Huit ans, l’âge du premier joint

Dans ces quartiers, les enfants fument à un âge de plus en plus jeune. C’est vers huit ans qu’ils font l’expérience de la première cigarette. Dans les quartiers « Mostakbal » et «Borj Torki », Mme Hassine, une habitante du quartier, avoue qu’il s’agit d’un « phénomène de société» qui s’aggrave de jour en jour. «Je ne veux pas que nos enfants se fassent prendre au piège de la cigarette». Dans ce quartier populaire, une scène attire l’attention. Formant un cercle au pied d’un mur, des enfants âgés d’à peine neuf ans sont assis et fument à tour de rôle du cannabis, sous le regard indifféren­t des passants. R. âgé de neuf ans déclare : « Je fume de façon occasionne­lle. La cigarette me permet de m’évader dans un autre monde et d’oublier les conditions difficiles dans lesquelles je vis. J’oublie la misère de mon quotidien. J’ai des amis qui ont le même âge que moi âge, par contre, n’arrivent plus à se passer de la cigarette. Ils fument deux à trois cigarettes par jour».

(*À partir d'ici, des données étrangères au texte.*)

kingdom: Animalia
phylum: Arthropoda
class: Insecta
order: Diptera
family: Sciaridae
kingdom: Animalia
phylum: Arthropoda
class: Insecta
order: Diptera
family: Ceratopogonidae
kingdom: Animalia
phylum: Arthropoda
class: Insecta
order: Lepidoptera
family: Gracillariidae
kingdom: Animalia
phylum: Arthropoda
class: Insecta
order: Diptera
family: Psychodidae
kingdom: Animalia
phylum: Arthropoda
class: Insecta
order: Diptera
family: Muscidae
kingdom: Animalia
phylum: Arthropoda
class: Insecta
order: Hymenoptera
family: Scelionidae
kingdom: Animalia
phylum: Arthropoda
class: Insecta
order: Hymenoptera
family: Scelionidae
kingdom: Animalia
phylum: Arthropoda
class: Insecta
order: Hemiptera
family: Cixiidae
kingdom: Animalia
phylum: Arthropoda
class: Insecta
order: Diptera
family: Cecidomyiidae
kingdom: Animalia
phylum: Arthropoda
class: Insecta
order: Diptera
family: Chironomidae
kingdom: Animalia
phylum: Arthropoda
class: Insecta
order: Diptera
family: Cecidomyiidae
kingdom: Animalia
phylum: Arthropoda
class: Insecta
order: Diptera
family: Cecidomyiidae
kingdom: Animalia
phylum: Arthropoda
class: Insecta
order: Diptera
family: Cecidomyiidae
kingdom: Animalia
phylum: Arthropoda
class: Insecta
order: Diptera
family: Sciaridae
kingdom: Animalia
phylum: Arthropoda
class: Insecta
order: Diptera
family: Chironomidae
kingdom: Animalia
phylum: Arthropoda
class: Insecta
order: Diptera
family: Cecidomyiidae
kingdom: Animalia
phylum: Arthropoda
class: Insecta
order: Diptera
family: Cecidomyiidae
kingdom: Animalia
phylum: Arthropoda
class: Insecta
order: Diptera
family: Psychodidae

Prémunir contre la délinquanc­e !

Afin d’éviter que ces enfants ne tournent mal et ne sombrent dans la délinquanc­e, un centre culturel situé dans l’un des quartiers populaires organise des activités culturelle­s et de loisir intéressan­tes afin d’initier ces enfants et adolescent­s au théâtre, aux NTIC, à la lecture, … et leur éviter, ainsi, d’errer toute la journée dans rue. Les événements ont lieu le plus souvent dans les espaces publics. L’objectif est d’établir un contact avec les petits, les éduquer ou les rééduquer d’une manière implicite. «Ces activités sont organisées dans plusieurs autres quartiers proches», a relevé un cadre travaillan­t à la municipali­té de l’Ariana qui a, par ailleurs, affirmé qu’une convention a été conclue avec les autorités officielle­s dans le but de protéger ces enfants et leur famille des risques de marginalis­ation et de les prémunir contre la délinquanc­e. . Malgré le manque de ressources financière­s, les enfants de ces cités gardent l’espoir de voir leur situation et leurs conditions de vie s’améliorer un jour.